Nothing could be more simple than the A to Z Blogging Challenge, even if you don’t blog. Every day except Sundays, you write something inspired by the corresponding letter of alphabet, beginning with A on April 1 (http://www.a-to-zchallenge.com/).

Even if you’re not a poet, you can sign up to receive daily writing prompts from WordXWord’s 30/30 Poetry Challenge (http://3030poetry.com/). If you’d rather not have those pesky prompts popping up in your inbox every day, you can resolve instead to visit the Writer’s Digest’s Poem a Day Challenge (http://www.writersdigest.com/whats-new/2014-april-pad-challenge-guidelines/) for their daily prompts.

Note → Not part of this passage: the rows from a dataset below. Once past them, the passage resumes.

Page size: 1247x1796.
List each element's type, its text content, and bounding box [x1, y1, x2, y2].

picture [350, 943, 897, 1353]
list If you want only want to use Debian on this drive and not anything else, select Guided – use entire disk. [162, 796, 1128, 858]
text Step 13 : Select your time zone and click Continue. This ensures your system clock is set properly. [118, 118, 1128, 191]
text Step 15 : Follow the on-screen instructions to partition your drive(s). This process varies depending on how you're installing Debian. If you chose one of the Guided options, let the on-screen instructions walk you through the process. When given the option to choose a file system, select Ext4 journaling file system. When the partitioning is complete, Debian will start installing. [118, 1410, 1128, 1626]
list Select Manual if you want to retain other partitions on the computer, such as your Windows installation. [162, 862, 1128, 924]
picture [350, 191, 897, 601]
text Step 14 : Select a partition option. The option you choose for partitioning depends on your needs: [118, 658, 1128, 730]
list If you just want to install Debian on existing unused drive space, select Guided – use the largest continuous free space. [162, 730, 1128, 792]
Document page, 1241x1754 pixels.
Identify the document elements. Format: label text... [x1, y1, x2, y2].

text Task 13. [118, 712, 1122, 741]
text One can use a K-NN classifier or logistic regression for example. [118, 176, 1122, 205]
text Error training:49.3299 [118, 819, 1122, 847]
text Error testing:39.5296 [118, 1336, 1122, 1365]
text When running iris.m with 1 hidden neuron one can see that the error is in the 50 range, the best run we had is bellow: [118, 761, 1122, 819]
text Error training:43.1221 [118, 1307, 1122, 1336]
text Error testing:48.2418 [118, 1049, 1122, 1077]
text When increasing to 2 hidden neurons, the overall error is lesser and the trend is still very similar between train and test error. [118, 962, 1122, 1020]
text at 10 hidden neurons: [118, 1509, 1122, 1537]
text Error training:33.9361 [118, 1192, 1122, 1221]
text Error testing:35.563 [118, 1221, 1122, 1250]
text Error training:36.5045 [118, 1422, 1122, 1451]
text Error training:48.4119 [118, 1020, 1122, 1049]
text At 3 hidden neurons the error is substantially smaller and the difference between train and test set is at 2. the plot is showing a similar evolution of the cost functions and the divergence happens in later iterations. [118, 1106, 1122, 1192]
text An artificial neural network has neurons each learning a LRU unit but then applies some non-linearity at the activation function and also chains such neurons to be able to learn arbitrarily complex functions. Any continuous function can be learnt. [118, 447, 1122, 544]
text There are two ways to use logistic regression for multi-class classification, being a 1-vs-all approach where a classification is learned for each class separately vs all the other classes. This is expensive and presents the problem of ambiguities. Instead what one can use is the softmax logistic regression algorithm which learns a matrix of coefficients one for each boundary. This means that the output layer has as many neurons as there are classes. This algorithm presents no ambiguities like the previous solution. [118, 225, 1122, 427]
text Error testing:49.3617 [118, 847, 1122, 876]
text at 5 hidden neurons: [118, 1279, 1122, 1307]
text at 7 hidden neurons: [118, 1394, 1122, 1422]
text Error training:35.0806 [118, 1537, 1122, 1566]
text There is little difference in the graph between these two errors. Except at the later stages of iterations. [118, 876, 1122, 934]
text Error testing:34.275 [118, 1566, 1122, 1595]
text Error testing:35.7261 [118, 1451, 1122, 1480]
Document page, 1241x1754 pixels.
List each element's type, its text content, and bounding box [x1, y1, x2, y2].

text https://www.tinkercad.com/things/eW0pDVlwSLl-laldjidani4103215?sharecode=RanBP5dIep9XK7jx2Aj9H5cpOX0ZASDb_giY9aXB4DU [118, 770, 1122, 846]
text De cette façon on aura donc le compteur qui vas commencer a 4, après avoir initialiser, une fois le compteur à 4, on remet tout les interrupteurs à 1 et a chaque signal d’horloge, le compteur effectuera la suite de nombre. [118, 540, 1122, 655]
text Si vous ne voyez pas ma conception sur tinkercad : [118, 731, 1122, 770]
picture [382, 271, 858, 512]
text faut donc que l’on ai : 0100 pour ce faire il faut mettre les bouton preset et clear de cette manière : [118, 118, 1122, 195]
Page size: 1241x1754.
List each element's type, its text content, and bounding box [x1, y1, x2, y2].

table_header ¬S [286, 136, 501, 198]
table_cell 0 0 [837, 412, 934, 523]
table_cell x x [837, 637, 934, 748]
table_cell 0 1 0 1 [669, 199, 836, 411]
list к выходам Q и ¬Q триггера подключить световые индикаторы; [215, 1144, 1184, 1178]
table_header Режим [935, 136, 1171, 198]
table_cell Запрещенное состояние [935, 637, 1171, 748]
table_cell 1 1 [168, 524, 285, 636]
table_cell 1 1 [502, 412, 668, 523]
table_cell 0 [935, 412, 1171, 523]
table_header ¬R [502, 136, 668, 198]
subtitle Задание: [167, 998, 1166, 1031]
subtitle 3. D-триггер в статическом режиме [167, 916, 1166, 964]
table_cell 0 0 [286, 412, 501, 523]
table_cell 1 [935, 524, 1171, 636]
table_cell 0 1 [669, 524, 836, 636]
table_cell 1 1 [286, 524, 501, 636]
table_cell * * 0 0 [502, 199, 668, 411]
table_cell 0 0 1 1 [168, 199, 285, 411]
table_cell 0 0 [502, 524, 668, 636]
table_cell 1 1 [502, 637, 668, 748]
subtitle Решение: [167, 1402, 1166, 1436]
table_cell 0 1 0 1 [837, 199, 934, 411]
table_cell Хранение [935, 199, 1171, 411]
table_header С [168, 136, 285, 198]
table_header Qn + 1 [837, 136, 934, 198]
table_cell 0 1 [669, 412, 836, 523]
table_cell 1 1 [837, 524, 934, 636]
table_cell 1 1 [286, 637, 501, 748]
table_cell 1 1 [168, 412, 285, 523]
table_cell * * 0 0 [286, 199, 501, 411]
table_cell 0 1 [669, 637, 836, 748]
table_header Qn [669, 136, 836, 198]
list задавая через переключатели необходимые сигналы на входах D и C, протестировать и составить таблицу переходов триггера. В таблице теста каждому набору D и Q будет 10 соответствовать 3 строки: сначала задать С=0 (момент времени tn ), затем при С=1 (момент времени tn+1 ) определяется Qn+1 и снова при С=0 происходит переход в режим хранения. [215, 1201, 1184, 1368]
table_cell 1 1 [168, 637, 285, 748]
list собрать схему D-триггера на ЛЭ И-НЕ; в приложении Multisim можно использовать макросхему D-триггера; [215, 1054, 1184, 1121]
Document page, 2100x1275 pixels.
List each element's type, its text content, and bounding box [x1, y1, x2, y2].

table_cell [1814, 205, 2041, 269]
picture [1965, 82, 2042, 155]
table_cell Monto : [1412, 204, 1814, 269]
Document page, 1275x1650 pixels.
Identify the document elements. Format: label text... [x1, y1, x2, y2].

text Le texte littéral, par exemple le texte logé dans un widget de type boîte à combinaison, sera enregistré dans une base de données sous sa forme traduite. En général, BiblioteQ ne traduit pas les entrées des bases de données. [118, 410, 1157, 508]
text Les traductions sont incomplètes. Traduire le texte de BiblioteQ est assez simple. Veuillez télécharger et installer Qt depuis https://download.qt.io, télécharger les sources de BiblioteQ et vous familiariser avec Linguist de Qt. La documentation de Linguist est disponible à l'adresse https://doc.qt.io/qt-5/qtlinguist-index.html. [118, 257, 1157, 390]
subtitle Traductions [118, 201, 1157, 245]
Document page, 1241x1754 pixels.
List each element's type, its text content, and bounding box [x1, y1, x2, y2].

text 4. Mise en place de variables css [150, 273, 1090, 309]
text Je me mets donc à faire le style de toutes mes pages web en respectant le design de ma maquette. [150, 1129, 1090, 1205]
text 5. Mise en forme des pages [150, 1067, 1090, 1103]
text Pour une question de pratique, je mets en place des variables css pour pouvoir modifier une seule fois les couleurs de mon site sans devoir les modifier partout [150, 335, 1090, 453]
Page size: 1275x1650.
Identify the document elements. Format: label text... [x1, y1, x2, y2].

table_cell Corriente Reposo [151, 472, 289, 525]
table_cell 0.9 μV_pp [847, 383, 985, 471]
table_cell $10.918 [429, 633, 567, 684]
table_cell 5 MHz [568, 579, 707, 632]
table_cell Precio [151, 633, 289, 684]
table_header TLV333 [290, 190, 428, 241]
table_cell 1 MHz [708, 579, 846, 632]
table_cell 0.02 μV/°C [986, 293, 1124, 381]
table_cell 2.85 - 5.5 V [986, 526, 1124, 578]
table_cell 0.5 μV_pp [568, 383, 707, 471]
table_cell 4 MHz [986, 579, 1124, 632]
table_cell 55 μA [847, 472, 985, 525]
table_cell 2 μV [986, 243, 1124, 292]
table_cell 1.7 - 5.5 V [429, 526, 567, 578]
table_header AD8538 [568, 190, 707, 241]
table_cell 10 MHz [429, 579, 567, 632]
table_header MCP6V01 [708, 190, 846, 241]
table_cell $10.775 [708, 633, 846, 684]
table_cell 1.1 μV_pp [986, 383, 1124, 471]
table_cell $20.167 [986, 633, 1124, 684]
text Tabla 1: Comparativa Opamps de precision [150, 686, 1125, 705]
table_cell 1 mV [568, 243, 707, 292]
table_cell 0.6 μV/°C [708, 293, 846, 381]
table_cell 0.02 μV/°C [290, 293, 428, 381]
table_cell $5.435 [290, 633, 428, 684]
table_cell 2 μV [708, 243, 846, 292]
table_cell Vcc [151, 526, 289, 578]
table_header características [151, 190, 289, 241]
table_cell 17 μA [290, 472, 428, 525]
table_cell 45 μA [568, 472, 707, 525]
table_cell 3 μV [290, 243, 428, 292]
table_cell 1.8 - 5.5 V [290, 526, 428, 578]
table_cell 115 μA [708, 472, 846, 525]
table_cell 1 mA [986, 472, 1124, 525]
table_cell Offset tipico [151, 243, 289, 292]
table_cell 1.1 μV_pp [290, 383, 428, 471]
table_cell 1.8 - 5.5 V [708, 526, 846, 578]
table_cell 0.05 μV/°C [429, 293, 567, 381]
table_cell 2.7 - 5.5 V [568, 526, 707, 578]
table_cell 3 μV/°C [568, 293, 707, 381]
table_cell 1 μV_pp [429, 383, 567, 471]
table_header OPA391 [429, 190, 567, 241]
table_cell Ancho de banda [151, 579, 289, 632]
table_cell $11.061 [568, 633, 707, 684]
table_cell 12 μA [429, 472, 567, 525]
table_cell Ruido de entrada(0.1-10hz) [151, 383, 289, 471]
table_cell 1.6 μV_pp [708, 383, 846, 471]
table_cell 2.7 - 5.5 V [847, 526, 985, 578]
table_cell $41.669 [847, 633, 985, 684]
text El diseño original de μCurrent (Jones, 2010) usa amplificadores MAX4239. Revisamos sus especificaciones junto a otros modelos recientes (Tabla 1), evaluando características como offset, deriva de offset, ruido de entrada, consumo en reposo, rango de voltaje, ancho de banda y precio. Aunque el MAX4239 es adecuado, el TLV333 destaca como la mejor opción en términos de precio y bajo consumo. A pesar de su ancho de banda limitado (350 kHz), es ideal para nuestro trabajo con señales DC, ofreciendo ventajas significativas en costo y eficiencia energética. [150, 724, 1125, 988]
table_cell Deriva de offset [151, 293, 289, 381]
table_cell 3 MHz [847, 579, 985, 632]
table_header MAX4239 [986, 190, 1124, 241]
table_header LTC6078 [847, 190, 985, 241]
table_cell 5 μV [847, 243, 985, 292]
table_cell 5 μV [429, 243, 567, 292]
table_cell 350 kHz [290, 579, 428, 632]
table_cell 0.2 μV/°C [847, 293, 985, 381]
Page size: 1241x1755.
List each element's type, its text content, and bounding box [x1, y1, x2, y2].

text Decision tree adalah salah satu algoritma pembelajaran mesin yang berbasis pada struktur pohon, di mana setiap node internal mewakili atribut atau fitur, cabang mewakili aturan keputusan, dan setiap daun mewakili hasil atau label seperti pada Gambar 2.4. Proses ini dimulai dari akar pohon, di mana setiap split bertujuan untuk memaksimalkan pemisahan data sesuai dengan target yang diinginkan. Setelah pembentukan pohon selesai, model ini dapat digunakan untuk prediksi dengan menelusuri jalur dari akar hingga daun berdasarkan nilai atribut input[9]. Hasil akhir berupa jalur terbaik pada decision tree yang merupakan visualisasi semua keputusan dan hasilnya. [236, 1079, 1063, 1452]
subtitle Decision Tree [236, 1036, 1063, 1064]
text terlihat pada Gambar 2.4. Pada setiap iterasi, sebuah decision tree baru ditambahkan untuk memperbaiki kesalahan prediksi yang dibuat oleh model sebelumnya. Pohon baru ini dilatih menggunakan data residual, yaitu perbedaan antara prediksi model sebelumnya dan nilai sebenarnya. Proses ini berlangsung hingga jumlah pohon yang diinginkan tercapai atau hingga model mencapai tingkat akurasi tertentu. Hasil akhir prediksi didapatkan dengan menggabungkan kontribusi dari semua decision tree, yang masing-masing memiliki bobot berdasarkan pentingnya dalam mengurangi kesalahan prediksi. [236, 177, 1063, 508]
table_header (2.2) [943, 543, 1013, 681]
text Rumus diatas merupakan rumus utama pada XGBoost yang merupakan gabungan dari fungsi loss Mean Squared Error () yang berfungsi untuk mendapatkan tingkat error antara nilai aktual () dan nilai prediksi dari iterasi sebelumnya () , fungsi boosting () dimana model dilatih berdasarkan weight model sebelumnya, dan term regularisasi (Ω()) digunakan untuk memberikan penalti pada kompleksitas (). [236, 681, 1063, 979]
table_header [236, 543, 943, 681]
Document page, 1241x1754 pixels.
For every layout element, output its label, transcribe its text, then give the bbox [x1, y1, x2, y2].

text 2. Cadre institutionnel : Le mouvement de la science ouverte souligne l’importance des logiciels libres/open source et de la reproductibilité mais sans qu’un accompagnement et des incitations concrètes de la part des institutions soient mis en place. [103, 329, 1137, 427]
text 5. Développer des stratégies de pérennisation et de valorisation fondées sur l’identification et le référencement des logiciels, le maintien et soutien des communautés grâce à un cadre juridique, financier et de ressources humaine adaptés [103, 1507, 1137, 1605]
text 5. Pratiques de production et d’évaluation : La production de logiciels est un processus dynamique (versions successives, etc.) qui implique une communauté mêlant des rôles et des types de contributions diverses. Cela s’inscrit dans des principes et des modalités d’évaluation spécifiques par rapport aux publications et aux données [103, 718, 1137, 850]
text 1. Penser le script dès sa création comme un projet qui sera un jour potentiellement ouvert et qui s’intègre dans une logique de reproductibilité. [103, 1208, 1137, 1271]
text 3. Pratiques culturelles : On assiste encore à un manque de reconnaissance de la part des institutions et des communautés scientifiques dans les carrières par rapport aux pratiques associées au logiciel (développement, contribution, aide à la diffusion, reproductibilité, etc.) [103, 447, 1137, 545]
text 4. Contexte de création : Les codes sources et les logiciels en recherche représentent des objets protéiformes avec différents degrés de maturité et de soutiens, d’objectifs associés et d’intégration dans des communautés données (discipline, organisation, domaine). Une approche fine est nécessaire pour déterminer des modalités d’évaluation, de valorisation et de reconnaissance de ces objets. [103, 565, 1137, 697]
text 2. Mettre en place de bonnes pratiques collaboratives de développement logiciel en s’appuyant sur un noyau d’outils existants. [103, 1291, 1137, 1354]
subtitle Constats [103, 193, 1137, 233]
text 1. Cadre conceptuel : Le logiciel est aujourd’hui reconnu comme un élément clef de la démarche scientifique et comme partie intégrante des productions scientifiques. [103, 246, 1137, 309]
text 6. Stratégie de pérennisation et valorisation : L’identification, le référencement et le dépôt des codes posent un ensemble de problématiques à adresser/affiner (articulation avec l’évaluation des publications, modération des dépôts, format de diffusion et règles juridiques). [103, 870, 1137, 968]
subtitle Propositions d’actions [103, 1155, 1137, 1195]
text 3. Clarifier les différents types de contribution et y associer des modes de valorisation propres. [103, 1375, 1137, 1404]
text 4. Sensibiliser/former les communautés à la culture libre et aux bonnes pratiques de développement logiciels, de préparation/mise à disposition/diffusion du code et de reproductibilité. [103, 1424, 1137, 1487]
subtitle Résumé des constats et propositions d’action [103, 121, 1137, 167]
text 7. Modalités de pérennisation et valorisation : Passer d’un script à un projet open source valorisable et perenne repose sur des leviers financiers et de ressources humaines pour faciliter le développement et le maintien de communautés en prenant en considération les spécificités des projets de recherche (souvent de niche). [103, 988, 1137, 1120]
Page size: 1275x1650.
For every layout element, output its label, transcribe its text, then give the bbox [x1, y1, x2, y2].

Then there’s NaPoWriMo — the poet’s version of NaNoWriMo (National Poetry Writing Month and National Novel Writing Month, respectively). Find ideas for taking your writing to the next level at http://www.napowrimo.net/

And for you novelists who were too busy in November to pound out your 50,000 words, the good folks at NaNoWriMo offer a month-long writing experience at Camp NaNoWriMo (https://campnanowrimo.org/sign_in). They also run a second camp session during July, so mark your calendars.

No matter what your genre, crack your fingers, get your tools and supplies lined up, and prepare to get some serious writing done in April!